EXERCISE: Go through the listing and pick out each line with the word "avis" in it.

TASK INPUT:
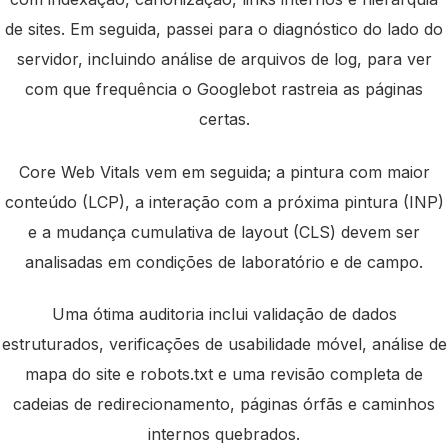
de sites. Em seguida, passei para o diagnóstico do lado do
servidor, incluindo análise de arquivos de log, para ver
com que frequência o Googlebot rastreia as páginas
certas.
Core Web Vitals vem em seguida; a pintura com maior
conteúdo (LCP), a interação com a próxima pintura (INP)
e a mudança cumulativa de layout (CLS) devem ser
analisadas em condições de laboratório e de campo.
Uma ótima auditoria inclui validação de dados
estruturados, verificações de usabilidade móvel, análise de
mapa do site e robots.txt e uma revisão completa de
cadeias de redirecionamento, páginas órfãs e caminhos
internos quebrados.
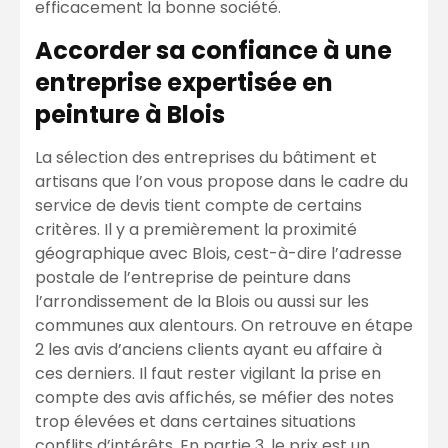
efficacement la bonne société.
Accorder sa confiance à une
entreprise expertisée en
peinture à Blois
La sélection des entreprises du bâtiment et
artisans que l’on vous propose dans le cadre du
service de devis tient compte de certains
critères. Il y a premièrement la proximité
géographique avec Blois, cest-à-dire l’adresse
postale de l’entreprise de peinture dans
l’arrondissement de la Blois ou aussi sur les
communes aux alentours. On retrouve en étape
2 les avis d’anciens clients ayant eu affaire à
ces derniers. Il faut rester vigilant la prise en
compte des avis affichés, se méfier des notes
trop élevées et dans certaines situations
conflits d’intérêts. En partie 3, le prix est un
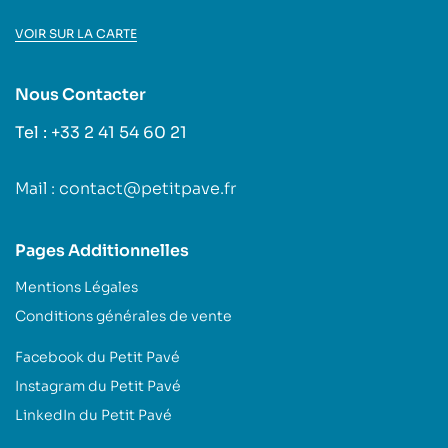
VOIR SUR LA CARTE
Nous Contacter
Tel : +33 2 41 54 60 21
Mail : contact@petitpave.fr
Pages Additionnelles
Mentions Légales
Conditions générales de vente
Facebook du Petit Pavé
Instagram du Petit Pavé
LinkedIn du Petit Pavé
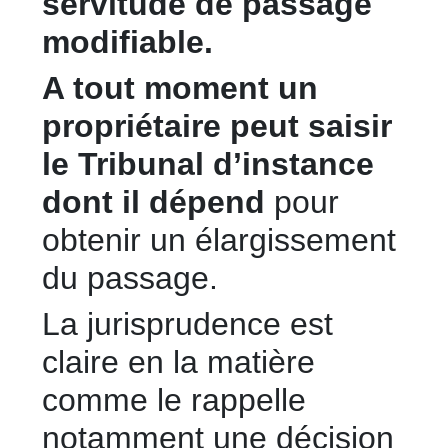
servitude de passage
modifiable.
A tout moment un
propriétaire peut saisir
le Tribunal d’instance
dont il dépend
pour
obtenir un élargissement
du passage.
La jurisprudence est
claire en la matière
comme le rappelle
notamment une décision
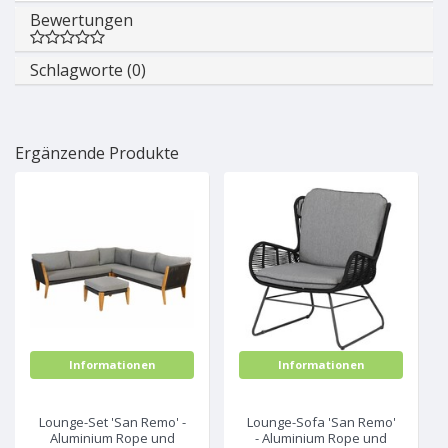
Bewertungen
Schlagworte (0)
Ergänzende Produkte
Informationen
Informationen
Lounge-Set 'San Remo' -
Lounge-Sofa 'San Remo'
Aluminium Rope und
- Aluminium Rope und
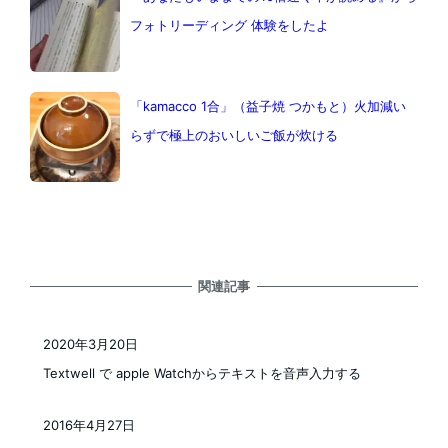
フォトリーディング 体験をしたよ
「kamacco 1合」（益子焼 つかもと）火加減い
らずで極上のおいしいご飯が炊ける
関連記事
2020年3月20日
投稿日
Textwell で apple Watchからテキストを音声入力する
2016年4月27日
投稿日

REPLY:
2 les avis d’anciens clients ayant eu affaire à
compte des avis affichés, se méfier des notes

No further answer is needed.